Again, Customs seizes ₦200m dried donkey meat, livelihoods threatened
There are about 1.5 million donkeys and about 20.7 million heads of cows in Nigeria at present, according to unofficial records.
The News Agency of Nigeria (NAN) learnt that the dry meat cargo was being conveyed to the popular Ochanja Market in Onitsha when customs operatives impounded the cargo on the Koko-Zuru highway in Kebbi.
The recurring seizures of truckloads of dry meat in some states of the federation is said to be threatening the livelihoods of thousands of Nigerians engaged in the trade nationwide.
It was learnt that the customs operatives, who impounded the latest meat cargo refused to listen to pleas of the traders when the traders could not meet the financial demands of the operatives to release the goods.

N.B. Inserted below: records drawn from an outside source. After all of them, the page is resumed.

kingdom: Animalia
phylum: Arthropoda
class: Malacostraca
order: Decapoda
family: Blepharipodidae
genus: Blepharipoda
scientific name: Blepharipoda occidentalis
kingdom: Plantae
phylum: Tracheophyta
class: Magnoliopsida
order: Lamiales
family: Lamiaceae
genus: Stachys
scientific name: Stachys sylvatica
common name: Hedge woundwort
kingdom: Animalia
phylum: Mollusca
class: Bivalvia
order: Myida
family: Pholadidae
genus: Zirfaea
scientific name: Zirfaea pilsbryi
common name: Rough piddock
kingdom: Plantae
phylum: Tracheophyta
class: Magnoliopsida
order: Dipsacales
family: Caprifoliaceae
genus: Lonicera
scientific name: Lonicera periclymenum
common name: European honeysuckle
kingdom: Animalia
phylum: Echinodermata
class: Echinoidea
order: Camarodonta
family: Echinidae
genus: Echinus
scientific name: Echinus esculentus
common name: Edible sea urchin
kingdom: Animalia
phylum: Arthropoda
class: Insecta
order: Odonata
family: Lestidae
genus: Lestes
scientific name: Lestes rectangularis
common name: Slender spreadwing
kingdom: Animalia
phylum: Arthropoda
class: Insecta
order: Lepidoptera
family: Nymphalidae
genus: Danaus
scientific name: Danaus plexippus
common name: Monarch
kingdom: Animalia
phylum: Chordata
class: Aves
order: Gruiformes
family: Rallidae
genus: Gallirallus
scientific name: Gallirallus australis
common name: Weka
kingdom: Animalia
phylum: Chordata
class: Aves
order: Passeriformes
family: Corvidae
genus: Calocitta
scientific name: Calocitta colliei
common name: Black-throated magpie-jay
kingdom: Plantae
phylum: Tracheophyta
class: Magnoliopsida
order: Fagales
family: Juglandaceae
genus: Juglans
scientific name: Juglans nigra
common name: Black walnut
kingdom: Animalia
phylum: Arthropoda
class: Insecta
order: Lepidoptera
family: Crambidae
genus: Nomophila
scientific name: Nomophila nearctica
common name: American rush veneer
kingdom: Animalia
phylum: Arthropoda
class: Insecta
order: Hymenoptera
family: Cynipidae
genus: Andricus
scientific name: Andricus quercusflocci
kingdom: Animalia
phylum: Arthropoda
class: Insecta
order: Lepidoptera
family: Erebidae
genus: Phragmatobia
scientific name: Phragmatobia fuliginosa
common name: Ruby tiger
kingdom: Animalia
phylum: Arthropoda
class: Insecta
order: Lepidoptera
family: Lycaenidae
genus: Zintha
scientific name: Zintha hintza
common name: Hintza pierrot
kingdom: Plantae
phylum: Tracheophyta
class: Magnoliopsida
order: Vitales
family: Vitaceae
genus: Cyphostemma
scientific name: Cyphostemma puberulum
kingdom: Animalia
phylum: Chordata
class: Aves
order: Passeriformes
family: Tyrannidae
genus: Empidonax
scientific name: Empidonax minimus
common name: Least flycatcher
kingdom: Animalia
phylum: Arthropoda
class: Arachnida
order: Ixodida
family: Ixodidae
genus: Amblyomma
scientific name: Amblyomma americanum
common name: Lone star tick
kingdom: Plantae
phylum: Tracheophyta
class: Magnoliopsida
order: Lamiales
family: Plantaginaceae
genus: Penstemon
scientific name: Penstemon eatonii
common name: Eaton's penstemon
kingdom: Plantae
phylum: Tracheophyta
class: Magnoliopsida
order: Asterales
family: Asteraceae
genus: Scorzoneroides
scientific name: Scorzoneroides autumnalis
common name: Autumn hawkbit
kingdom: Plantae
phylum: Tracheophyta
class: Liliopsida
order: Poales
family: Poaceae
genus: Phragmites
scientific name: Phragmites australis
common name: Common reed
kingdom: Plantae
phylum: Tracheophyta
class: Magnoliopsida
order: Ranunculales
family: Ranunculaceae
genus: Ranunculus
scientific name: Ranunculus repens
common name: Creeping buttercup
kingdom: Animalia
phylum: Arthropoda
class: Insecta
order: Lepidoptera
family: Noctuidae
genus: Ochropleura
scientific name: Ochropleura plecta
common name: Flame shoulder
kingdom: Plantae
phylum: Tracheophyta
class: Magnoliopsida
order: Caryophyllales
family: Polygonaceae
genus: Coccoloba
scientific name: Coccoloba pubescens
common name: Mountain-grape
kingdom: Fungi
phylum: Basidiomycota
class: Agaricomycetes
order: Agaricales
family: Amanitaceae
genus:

The National President of the Donkey Dealers Association of Nigeria, Ikechukwu Aniude, who confirmed the development in Abuja on Sunday, told NAN that the customs operatives seized the meat cargo on May 19.
He said that the customs operatives were led by an officer, whose name he gave simply as Mr Sanusi, recalling that a similar seizure was made by the customs command in Kebbi on March 8 last year.
Aniude lamented what he described as the endless clampdown on traders dealing in donkey business, saying that the business was providing daily bread to more than three million Nigerian households.
He recalled that the traders had similarly, lost goods valued at more than ₦200 million last year when their meat cargo was impounded by the same Kebbi State Command of the Nigeria Customs Service.
“More cows are slaughtered in Nigeria daily, compared to the number of donkeys being slaughtered from day-to-day in our country.
“Seizing goods belonging to donkey dealers by the Kebbi State Command of the Nigeria Customs Service is the height of man’s inhumanity to man at a time like now in Nigeria.
“The operatives of the command failed to realise that our business has been giving daily bread to a cross-section of Nigerians north and south for more than half a century.
“We plead with the Federal Government to please step in and end the unwarranted onslaught on donkey traders by the Kebbi State Command of the Nigeria Customs Service in particular,’’ Aniude said.
On July 25 last year, the Senate Committee on Agriculture and Rural Development, held a public hearing on the issue of people engaging in slaughtering of donkeys as a business, especially exporting the skin of the animal to China.
But some analysts have criticized what they described as the unwarranted clampdown, arguing that there was nothing wrong in people engaging in donkey trading to make their living.
A spokesman for the Donkey Dealers Association, Ifeanyi Dike, told the Senate hearing last July that regulating the slaughtering of donkeys or cows was not a solution to the “morbid fear of extinction of the animals as expressed by some people’’.
He argued that banning the business would affect millions of families across the country and also give rise to smuggling syndicates that would engage in activities that would undermine Nigeria’s economy.
“More cows are slaughtered nationwide from day to day yet, cows have not gone into extinction over the years.
“So how can donkeys with the same gestation period as cows go into extinction in our country?
“We donkey dealers have invested heavily in the business over the years and we are encouraging ranching for the breeding and production of up to 10 million donkeys within the next 10 years,’’ Dike stated.
He noted that people doing the business should be supported by government to engage in scientific ways of ensuring the breeding of more donkeys in Nigeria, rather than for overzealous security operatives to be clamping down on people trying to find their daily bread.
There are about 1.5 million donkeys and about 20.7 million herds of cows in Nigeria at present, according to unofficial records.
Donkey meat has served as an affordable delicacy in most homes over the years, especially in Eastern, South South and South Western Nigeria, where the dry meat is used to make soups and other meals.